**TASK REQUIREMENTS**
Within the records that follow, find every line containing the string "Silkscreen". Copy those lines.

===== INPUT DATA

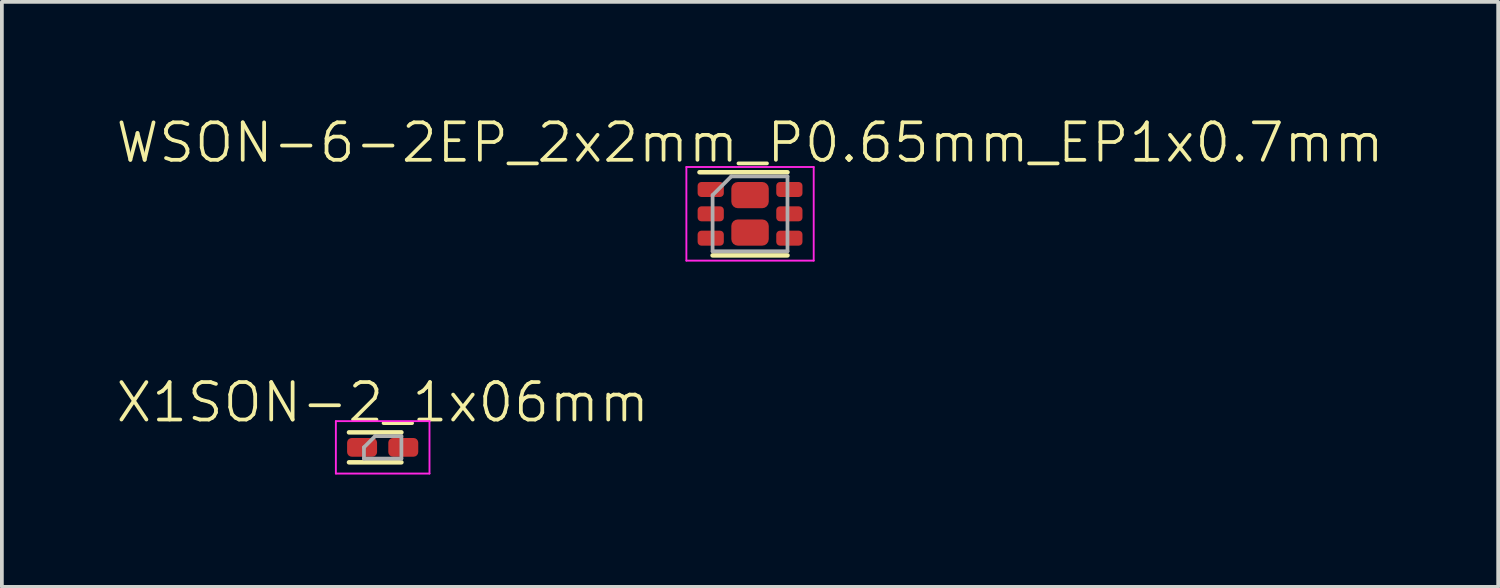
<source format=kicad_pcb>
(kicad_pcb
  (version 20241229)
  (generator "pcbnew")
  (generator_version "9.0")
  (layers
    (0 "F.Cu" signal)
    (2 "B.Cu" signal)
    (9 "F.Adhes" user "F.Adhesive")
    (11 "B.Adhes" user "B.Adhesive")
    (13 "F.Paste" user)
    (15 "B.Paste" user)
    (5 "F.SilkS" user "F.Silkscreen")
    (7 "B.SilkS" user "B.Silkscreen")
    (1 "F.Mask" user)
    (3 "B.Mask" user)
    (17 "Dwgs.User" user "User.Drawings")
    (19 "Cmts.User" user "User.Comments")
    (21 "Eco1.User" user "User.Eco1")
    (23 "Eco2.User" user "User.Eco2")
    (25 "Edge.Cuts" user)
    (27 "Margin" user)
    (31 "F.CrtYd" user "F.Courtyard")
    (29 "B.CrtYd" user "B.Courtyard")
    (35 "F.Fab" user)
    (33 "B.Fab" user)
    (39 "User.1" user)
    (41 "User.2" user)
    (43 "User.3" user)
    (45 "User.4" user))
  (footprint "X1SON-2_1x06mm"
    (layer "F.Cu")
    (at 7.169 8.896)
    (property "Reference" "X1SON-2_1x06mm" (at 0 -1.2 0) (layer "F.SilkS") (effects (font (size 1 1) (thickness 0.1))))
    (attr smd)
    (fp_line (start 0.5 -0.4) (end -0.9 -0.4) (stroke (width 0.12) (type solid)) (layer "F.SilkS"))
    (fp_line (start 0.5 0.4) (end -0.9 0.4) (stroke (width 0.12) (type solid)) (layer "F.SilkS"))
    (fp_line (start -1.25 -0.7) (end 1.25 -0.7) (stroke (width 0.05) (type solid)) (layer "F.CrtYd"))
    (fp_line (start -1.25 0.7) (end -1.25 -0.7) (stroke (width 0.05) (type solid)) (layer "F.CrtYd"))
    (fp_line (start 1.25 -0.7) (end 1.25 0.7) (stroke (width 0.05) (type solid)) (layer "F.CrtYd"))
    (fp_line (start 1.25 0.7) (end -1.25 0.7) (stroke (width 0.05) (type solid)) (layer "F.CrtYd"))
    (fp_line (start -0.5 0) (end -0.5 0.3) (stroke (width 0.1) (type solid)) (layer "F.Fab"))
    (fp_line (start -0.5 0.3) (end 0.5 0.3) (stroke (width 0.1) (type solid)) (layer "F.Fab"))
    (fp_line (start -0.2 -0.3) (end -0.5 0) (stroke (width 0.1) (type solid)) (layer "F.Fab"))
    (fp_line (start 0.5 -0.3) (end -0.2 -0.3) (stroke (width 0.1) (type solid)) (layer "F.Fab"))
    (fp_line (start 0.5 -0.3) (end 0.5 0.3) (stroke (width 0.1) (type solid)) (layer "F.Fab"))
    (pad "1" smd roundrect (at -0.55 0 270) (size 0.5 0.8) (layers "F.Cu" "F.Mask" "F.Paste") (roundrect_rratio 0.25))
    (pad "2" smd roundrect (at 0.55 0 270) (size 0.5 0.8) (layers "F.Cu" "F.Mask" "F.Paste") (roundrect_rratio 0.25)))
  (footprint "WSON-6-2EP_2x2mm_P0.65mm_EP1x0.7mm"
    (layer "F.Cu")
    (at 16.979 2.66)
    (property "Reference" "WSON-6-2EP_2x2mm_P0.65mm_EP1x0.7mm" (at 0 -1.9 0) (layer "F.SilkS") (effects (font (size 1 1) (thickness 0.1))))
    (attr smd)
    (fp_line (start -1.35 -1.11) (end 1 -1.11) (stroke (width 0.12) (type solid)) (layer "F.SilkS"))
    (fp_line (start -1 1.11) (end 1 1.11) (stroke (width 0.12) (type solid)) (layer "F.SilkS"))
    (fp_line (start -1.7 -1.25) (end -1.7 1.25) (stroke (width 0.05) (type solid)) (layer "F.CrtYd"))
    (fp_line (start -1.7 1.25) (end 1.7 1.25) (stroke (width 0.05) (type solid)) (layer "F.CrtYd"))
    (fp_line (start 1.7 -1.25) (end -1.7 -1.25) (stroke (width 0.05) (type solid)) (layer "F.CrtYd"))
    (fp_line (start 1.7 1.25) (end 1.7 -1.25) (stroke (width 0.05) (type solid)) (layer "F.CrtYd"))
    (fp_line (start -1 -0.5) (end -0.5 -1) (stroke (width 0.1) (type solid)) (layer "F.Fab"))
    (fp_line (start -1 1) (end -1 -0.5) (stroke (width 0.1) (type solid)) (layer "F.Fab"))
    (fp_line (start -0.5 -1) (end 1 -1) (stroke (width 0.1) (type solid)) (layer "F.Fab"))
    (fp_line (start 1 -1) (end 1 1) (stroke (width 0.1) (type solid)) (layer "F.Fab"))
    (fp_line (start 1 1) (end -1 1) (stroke (width 0.1) (type solid)) (layer "F.Fab"))
    (pad "1" smd roundrect (at -1.05 -0.65) (size 0.7 0.4) (layers "F.Cu" "F.Mask" "F.Paste") (roundrect_rratio 0.25))
    (pad "2" smd roundrect (at -1.05 0) (size 0.7 0.4) (layers "F.Cu" "F.Mask" "F.Paste") (roundrect_rratio 0.25))
    (pad "3" smd roundrect (at -1.05 0.65) (size 0.7 0.4) (layers "F.Cu" "F.Mask" "F.Paste") (roundrect_rratio 0.25))
    (pad "4" smd roundrect (at 1.05 0.65) (size 0.7 0.4) (layers "F.Cu" "F.Mask" "F.Paste") (roundrect_rratio 0.25))
    (pad "5" smd roundrect (at 1.05 0) (size 0.7 0.4) (layers "F.Cu" "F.Mask" "F.Paste") (roundrect_rratio 0.25))
    (pad "6" smd roundrect (at 1.05 -0.65) (size 0.7 0.4) (layers "F.Cu" "F.Mask" "F.Paste") (roundrect_rratio 0.25))
    (pad "7" smd roundrect (at 0 -0.5) (size 1 0.7) (layers "F.Cu" "F.Mask" "F.Paste") (roundrect_rratio 0.25))
    (pad "8" smd roundrect (at 0 0.5) (size 1 0.7) (layers "F.Cu" "F.Mask" "F.Paste") (roundrect_rratio 0.25)))
  (gr_rect
    (start -3 -3)
    (end 36.957 12.621)
    (stroke (width 0.1) (type default))
    (fill no)
    (layer "Edge.Cuts")))
</source>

==========

**TASK RESPONSE**
    (5 "F.SilkS" user "F.Silkscreen")
    (7 "B.SilkS" user "B.Silkscreen")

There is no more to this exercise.